WHAT YOU NEED TO DO - Could you return all of the entries word for word, minus any pictures?

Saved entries
# # #

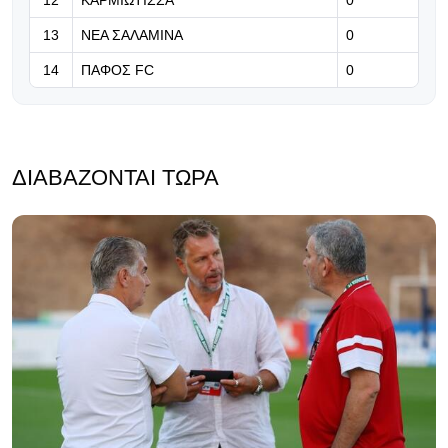
12
ΚΑΡΜΙΩΤΙΣΣΑ
0
εβδομάδα προκρίσεων!
13
ΝΕΑ ΣΑΛΑΜΙΝΑ
0
14
ΠΑΦΟΣ FC
0
ΔΙΑΒΆΖΟΝΤΑΙ ΤΏΡΑ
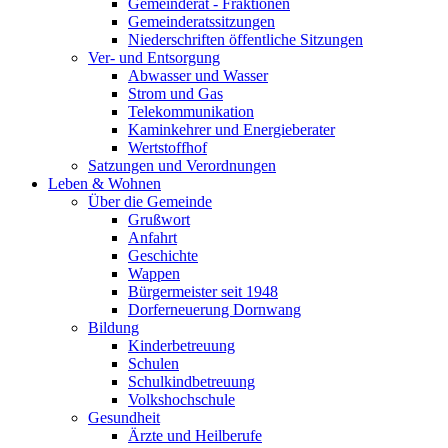
Gemeinderat - Fraktionen
Gemeinderatssitzungen
Niederschriften öffentliche Sitzungen
Ver- und Entsorgung
Abwasser und Wasser
Strom und Gas
Telekommunikation
Kaminkehrer und Energieberater
Wertstoffhof
Satzungen und Verordnungen
Leben & Wohnen
Über die Gemeinde
Grußwort
Anfahrt
Geschichte
Wappen
Bürgermeister seit 1948
Dorferneuerung Dornwang
Bildung
Kinderbetreuung
Schulen
Schulkindbetreuung
Volkshochschule
Gesundheit
Ärzte und Heilberufe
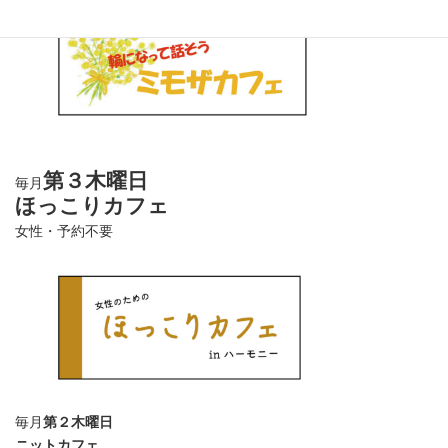
第３木曜日
毎月
ほっこりカフェ
女性・予約不要
毎月
第２木曜日
ニットカフェ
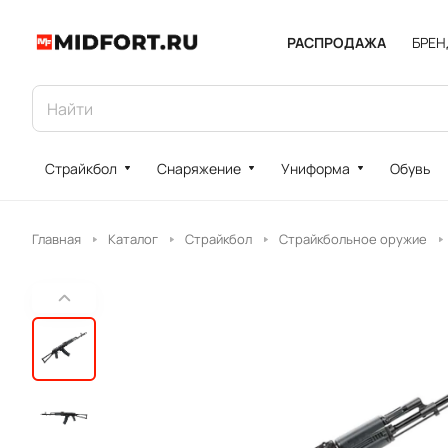
РАСПРОДАЖА
БРЕ
Страйкбол
Снаряжение
Униформа
Обувь
Главная
Каталог
Страйкбол
Страйкбольное оружие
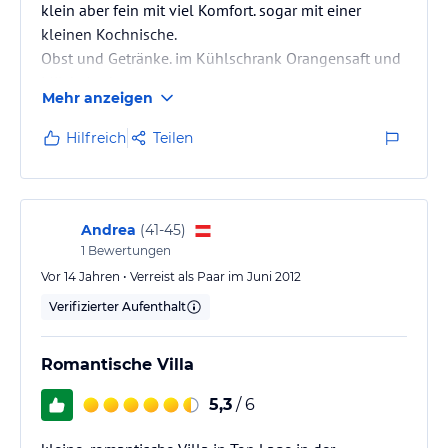
klein aber fein mit viel Komfort. sogar mit einer
kleinen Kochnische.
Obst und Getränke. im Kühlschrank Orangensaft und
Milch, Joghurt.
Mehr anzeigen
Hilfreich
Teilen
Andrea
(
41-45
)
1
Bewertungen
Vor 14 Jahren • Verreist als Paar im Juni 2012
Verifizierter Aufenthalt
Romantische Villa
5,3
/ 6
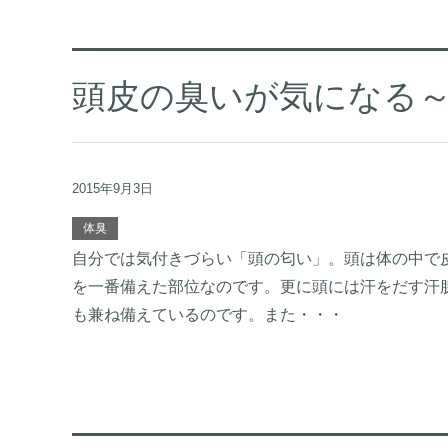
頭皮の臭いが気になる
2015年9月3日
体臭
自分では気付きづらい「頭の匂い」。頭は体の中で
を一番備えた部位なのです。更に頭には汗をだす汗
も兼ね備えているのです。また・・・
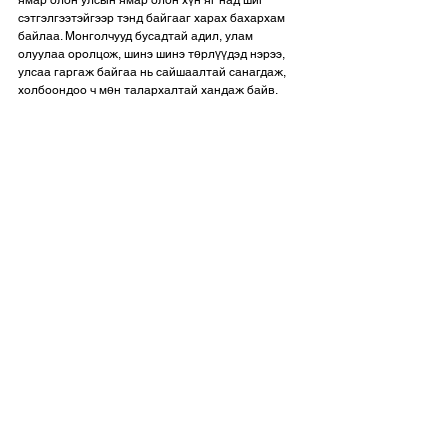
сэтгэлгээтэйгээр тэнд байгааг харах бахархам 
байлаа. Монголчууд бусадтай адил, улам 
олуулаа оролцож, шинэ шинэ төрлүүдэд нэрээ, 
улсаа гаргаж байгаа нь сайшаалтай санагдаж, 
холбоондоо ч мөн талархалтай хандаж байв.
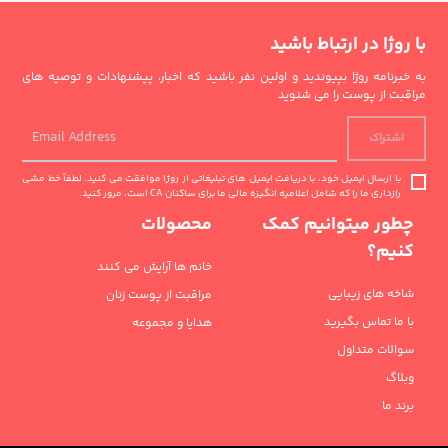
با روژا در ارتباط باشید
به خبرنامه روژا بپیوندید و اولین نفر باشید که اخبار، پیشنهادات و توصیه های
مراقبت از پوست را می شنوید
اشتراک
با ارسال ایمیل خود، با دریافت ایمیل های تبلیغاتی از روژا موافقت می کنید. لطفاً خط مشی
رازداری ما را که شامل اعلامیه انگیزه مالی ما برای ساکنان CA است، مرور کنید.
چطور میتوانیم کمک
محصولات
کنیم؟
خانم ها آرایش می کنند
شاخه های زیبایی
مراقبت از پوست زنان
با ما تماس بگیرید
هدایا و مجموعه
سوالات متداول
وبلاگ
برند ما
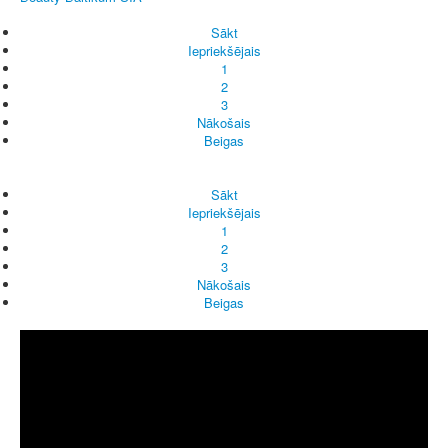
Sākt
Iepriekšējais
1
2
3
Nākošais
Beigas
Sākt
Iepriekšējais
1
2
3
Nākošais
Beigas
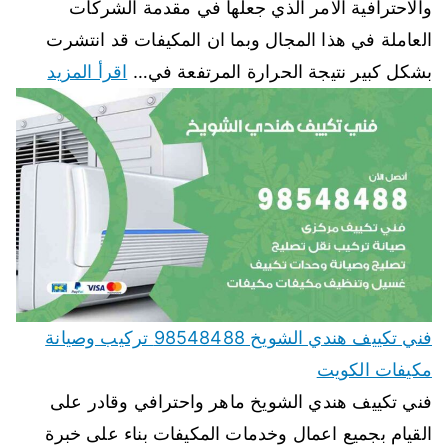
والاحترافية الامر الذي جعلها في مقدمة الشركات
العاملة في هذا المجال وبما ان المكيفات قد انتشرت
بشكل كبير نتيجة الحرارة المرتفعة في…
اقرأ المزيد
فني تكييف هندي الشويخ 98548488 تركيب وصيانة
مكيفات الكويت
فني تكييف هندي الشويخ ماهر واحترافي وقادر على
القيام بجميع اعمال وخدمات المكيفات بناء على خبرة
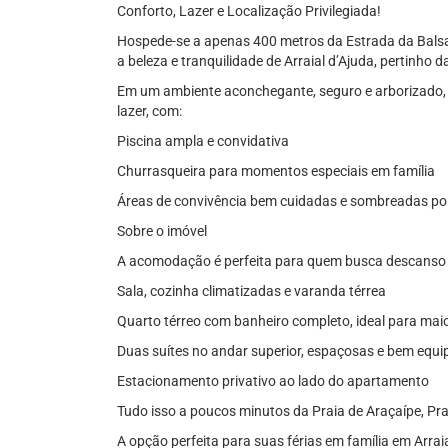
Conforto, Lazer e Localização Privilegiada!
Hospede-se a apenas 400 metros da Estrada da Balsa
a beleza e tranquilidade de Arraial d’Ajuda, pertinho 
Em um ambiente aconchegante, seguro e arborizado, 
lazer, com:
Piscina ampla e convidativa
Churrasqueira para momentos especiais em família
Áreas de convivência bem cuidadas e sombreadas po
Sobre o imóvel
A acomodação é perfeita para quem busca descanso 
Sala, cozinha climatizadas e varanda térrea
Quarto térreo com banheiro completo, ideal para maio
Duas suítes no andar superior, espaçosas e bem equ
Estacionamento privativo ao lado do apartamento
Tudo isso a poucos minutos da Praia de Araçaípe, Pr
A opção perfeita para suas férias em família em Arraia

# # #

OUTPUT OF THE TASK -
12
ΚΑΡΜΙΩΤΙΣΣΑ
0
εβδομάδα προκρίσεων!
13
ΝΕΑ ΣΑΛΑΜΙΝΑ
0
14
ΠΑΦΟΣ FC
0
ΔΙΑΒΆΖΟΝΤΑΙ ΤΏΡΑ
Gemeinderat - Fraktionen
Gemeinderatssitzungen
Niederschriften öffentliche Sitzungen
Ver- und Entsorgung
Abwasser und Wasser
Strom und Gas
Telekommunikation
Kaminkehrer und Energieberater
Wertstoffhof
Satzungen und Verordnungen
Leben & Wohnen
Über die Gemeinde
Grußwort
Anfahrt
Geschichte
Wappen
Bürgermeister seit 1948
Dorferneuerung Dornwang
Bildung
Kinderbetreuung
Schulen
Schulkindbetreuung
Volkshochschule
Gesundheit
Ärzte und Heilberufe
第３木曜日
毎月
ほっこりカフェ
女性・予約不要
毎月
第２木曜日
ニットカフェ
РАСПРОДАЖА
БРЕ
Страйкбол
Снаряжение
Униформа
Обувь
Главная
Каталог
Страйкбол
Страйкбольное оружие
klein aber fein mit viel Komfort. sogar mit einer
kleinen Kochnische.
Obst und Getränke. im Kühlschrank Orangensaft und
Milch, Joghurt.
Mehr anzeigen
Hilfreich
Teilen
Andrea
(
41-45
)
1
Bewertungen
Vor 14 Jahren • Verreist als Paar im Juni 2012
Verifizierter Aufenthalt
Romantische Villa
5,3
/ 6
頭皮の臭いが気になる
2015年9月3日
体臭
自分では気付きづらい「頭の匂い」。頭は体の中で
を一番備えた部位なのです。更に頭には汗をだす汗
も兼ね備えているのです。また・・・
сэтгэлгээтэйгээр тэнд байгааг харах бахархам 
байлаа. Монголчууд бусадтай адил, улам 
олуулаа оролцож, шинэ шинэ төрлүүдэд нэрээ, 
улсаа гаргаж байгаа нь сайшаалтай санагдаж, 
холбоондоо ч мөн талархалтай хандаж байв.
با روژا در ارتباط باشید
به خبرنامه روژا بپیوندید و اولین نفر باشید که اخبار، پیشنهادات و توصیه های
مراقبت از پوست را می شنوید
اشتراک
با ارسال ایمیل خود، با دریافت ایمیل های تبلیغاتی از روژا موافقت می کنید. لطفاً خط مشی
رازداری ما را که شامل اعلامیه انگیزه مالی ما برای ساکنان CA است، مرور کنید.
چطور میتوانیم کمک
محصولات
کنیم؟
خانم ها آرایش می کنند
شاخه های زیبایی
مراقبت از پوست زنان
با ما تماس بگیرید
هدایا و مجموعه
سوالات متداول
وبلاگ
برند ما
Sākt
Iepriekšējais
1
2
3
Nākošais
Beigas
Sākt
Iepriekšējais
1
2
3
Nākošais
Beigas
والاحترافية الامر الذي جعلها في مقدمة الشركات
العاملة في هذا المجال وبما ان المكيفات قد انتشرت
بشكل كبير نتيجة الحرارة المرتفعة في…
اقرأ المزيد
فني تكييف هندي الشويخ 98548488 تركيب وصيانة
مكيفات الكويت
فني تكييف هندي الشويخ ماهر واحترافي وقادر على
القيام بجميع اعمال وخدمات المكيفات بناء على خبرة
Conforto, Lazer e Localização Privilegiada!
Hospede-se a apenas 400 metros da Estrada da Balsa
a beleza e tranquilidade de Arraial d’Ajuda, pertinho 
Em um ambiente aconchegante, seguro e arborizado, 
lazer, com:
Piscina ampla e convidativa
Churrasqueira para momentos especiais em família
Áreas de convivência bem cuidadas e sombreadas po
Sobre o imóvel
A acomodação é perfeita para quem busca descanso 
Sala, cozinha climatizadas e varanda térrea
Quarto térreo com banheiro completo, ideal para maio
Duas suítes no andar superior, espaçosas e bem equ
Estacionamento privativo ao lado do apartamento
Tudo isso a poucos minutos da Praia de Araçaípe, Pr
A opção perfeita para suas férias em família em Arraia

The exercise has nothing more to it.